Extremely rare offprint, the first appearance in print of the publication of Edwin Hall’s discovery of The Hall Effect, ‘termed by Kelvin as comparable with the greatest ever made by Michael Faraday’ (DSB). The Hall Effect occurs when an electric current is placed in a magnetic field, causing a potential difference and a transverse field is created. By measuring the potential one can calculate the strength of the magnetic field.



The current lot is the first published notice of Hall’s initial results from preliminary experiments undertaken while a graduate student working on his doctoral thesis. Hall opens his paper by noting that he questioned Maxwell's statement in his Treatise on Electricity and Magnetism: ‘It must be carefully remembered, that the mechanical force which urges a conductor carrying a current across lines of magnetic force, acts, not on the electric current, but on the conductor which carries it.’



In Halls’ opinion, ‘This statement seemed … to be contrary to the most natural supposition … taking into account the fact that a wire not bearing a current is in general not affected by a magnet and that a wire bearing a current is affected directly in proportion to the strength of the current'.

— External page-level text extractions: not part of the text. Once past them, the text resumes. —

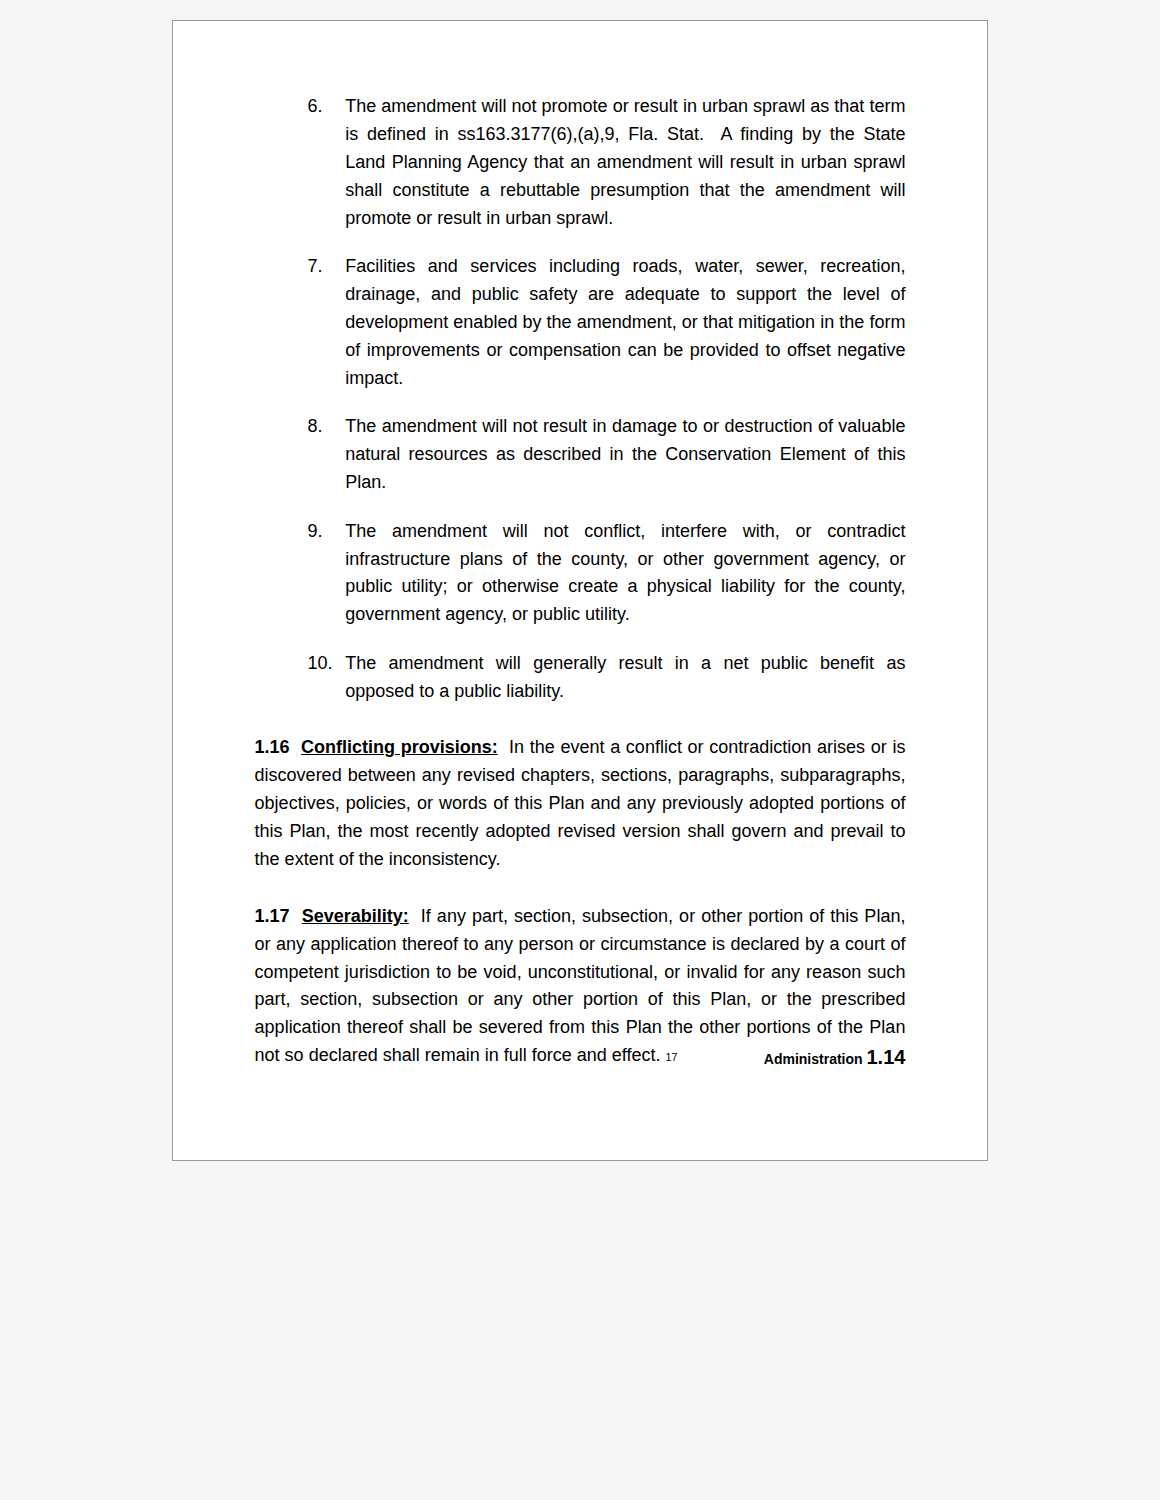6. The amendment will not promote or result in urban sprawl as that term is defined in ss163.3177(6),(a),9, Fla. Stat. A finding by the State Land Planning Agency that an amendment will result in urban sprawl shall constitute a rebuttable presumption that the amendment will promote or result in urban sprawl.
7. Facilities and services including roads, water, sewer, recreation, drainage, and public safety are adequate to support the level of development enabled by the amendment, or that mitigation in the form of improvements or compensation can be provided to offset negative impact.
8. The amendment will not result in damage to or destruction of valuable natural resources as described in the Conservation Element of this Plan.
9. The amendment will not conflict, interfere with, or contradict infrastructure plans of the county, or other government agency, or public utility; or otherwise create a physical liability for the county, government agency, or public utility.
10. The amendment will generally result in a net public benefit as opposed to a public liability.
1.16 Conflicting provisions: In the event a conflict or contradiction arises or is discovered between any revised chapters, sections, paragraphs, subparagraphs, objectives, policies, or words of this Plan and any previously adopted portions of this Plan, the most recently adopted revised version shall govern and prevail to the extent of the inconsistency.
1.17 Severability: If any part, section, subsection, or other portion of this Plan, or any application thereof to any person or circumstance is declared by a court of competent jurisdiction to be void, unconstitutional, or invalid for any reason such part, section, subsection or any other portion of this Plan, or the prescribed application thereof shall be severed from this Plan the other portions of the Plan not so declared shall remain in full force and effect. 17
Administration 1.14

Consequently, Hall, began a series of experiments that would lead to the discovery of the effect that bears his name. Passing a current through a gold leaf conductor in a magnetic field, he found that he produced an electric potential perpendicular to both the current and field. Published some 15 years before George Johnstone Stoney’s description and naming of the electron, Hall’s paper has led to extremely important and wide-ranging applications in the 20th and 21st centuries. These include understanding the behaviour of semiconductors, and the deployment of Hall Effect sensors in current sensing and voltage sensing, motion sensors and motion limitation devices, engine management systems, anti-lock braking mechanisms, in joysticks used to control hydraulic values, and even the development of Hall Effect Thrusters in spacecraft. No offprints or other works by Hall have seemingly appeared at auction (RBH).



Quarto (307 x 238mm). 6pp., 287-292. Original wrappers (worn, upper wrapper detached, extremities frayed with short marginal tears and soiling, corners dogeared, small 20mm marginal chip at fore-edge, the whole loose and sometime folded with faint horizontal creasefold). Provenance: faint mathematical notation in pencil on rear wrapper, author’s name inscribed in pencil on upper wrapper).